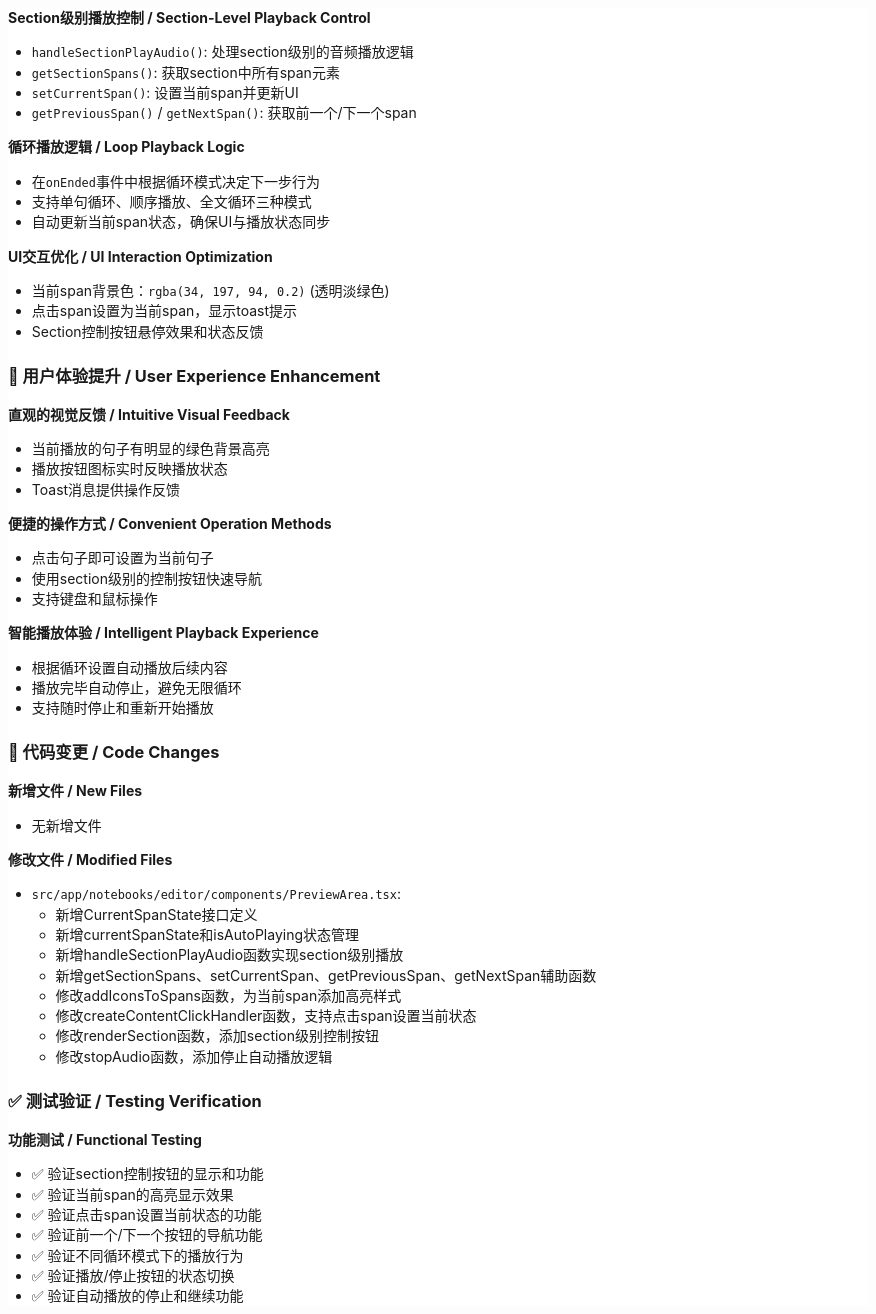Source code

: **Section级别播放控制 / Section-Level Playback Control**
- `handleSectionPlayAudio()`: 处理section级别的音频播放逻辑
- `getSectionSpans()`: 获取section中所有span元素
- `setCurrentSpan()`: 设置当前span并更新UI
- `getPreviousSpan()` / `getNextSpan()`: 获取前一个/下一个span

**循环播放逻辑 / Loop Playback Logic**
- 在`onEnded`事件中根据循环模式决定下一步行为
- 支持单句循环、顺序播放、全文循环三种模式
- 自动更新当前span状态，确保UI与播放状态同步

**UI交互优化 / UI Interaction Optimization**
- 当前span背景色：`rgba(34, 197, 94, 0.2)` (透明淡绿色)
- 点击span设置为当前span，显示toast提示
- Section控制按钮悬停效果和状态反馈

### 🎯 用户体验提升 / User Experience Enhancement

**直观的视觉反馈 / Intuitive Visual Feedback**
- 当前播放的句子有明显的绿色背景高亮
- 播放按钮图标实时反映播放状态
- Toast消息提供操作反馈

**便捷的操作方式 / Convenient Operation Methods**
- 点击句子即可设置为当前句子
- 使用section级别的控制按钮快速导航
- 支持键盘和鼠标操作

**智能播放体验 / Intelligent Playback Experience**
- 根据循环设置自动播放后续内容
- 播放完毕自动停止，避免无限循环
- 支持随时停止和重新开始播放

### 📝 代码变更 / Code Changes

**新增文件 / New Files**
- 无新增文件

**修改文件 / Modified Files**
- `src/app/notebooks/editor/components/PreviewArea.tsx`:
  - 新增CurrentSpanState接口定义
  - 新增currentSpanState和isAutoPlaying状态管理
  - 新增handleSectionPlayAudio函数实现section级别播放
  - 新增getSectionSpans、setCurrentSpan、getPreviousSpan、getNextSpan辅助函数
  - 修改addIconsToSpans函数，为当前span添加高亮样式
  - 修改createContentClickHandler函数，支持点击span设置当前状态
  - 修改renderSection函数，添加section级别控制按钮
  - 修改stopAudio函数，添加停止自动播放逻辑

### ✅ 测试验证 / Testing Verification

**功能测试 / Functional Testing**
- ✅ 验证section控制按钮的显示和功能
- ✅ 验证当前span的高亮显示效果
- ✅ 验证点击span设置当前状态的功能
- ✅ 验证前一个/下一个按钮的导航功能
- ✅ 验证不同循环模式下的播放行为
- ✅ 验证播放/停止按钮的状态切换
- ✅ 验证自动播放的停止和继续功能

■ Task brief: How many lines in the records contain the word "setCurrentSpan"? Answer with the number alone.

■ Answer to this task: 2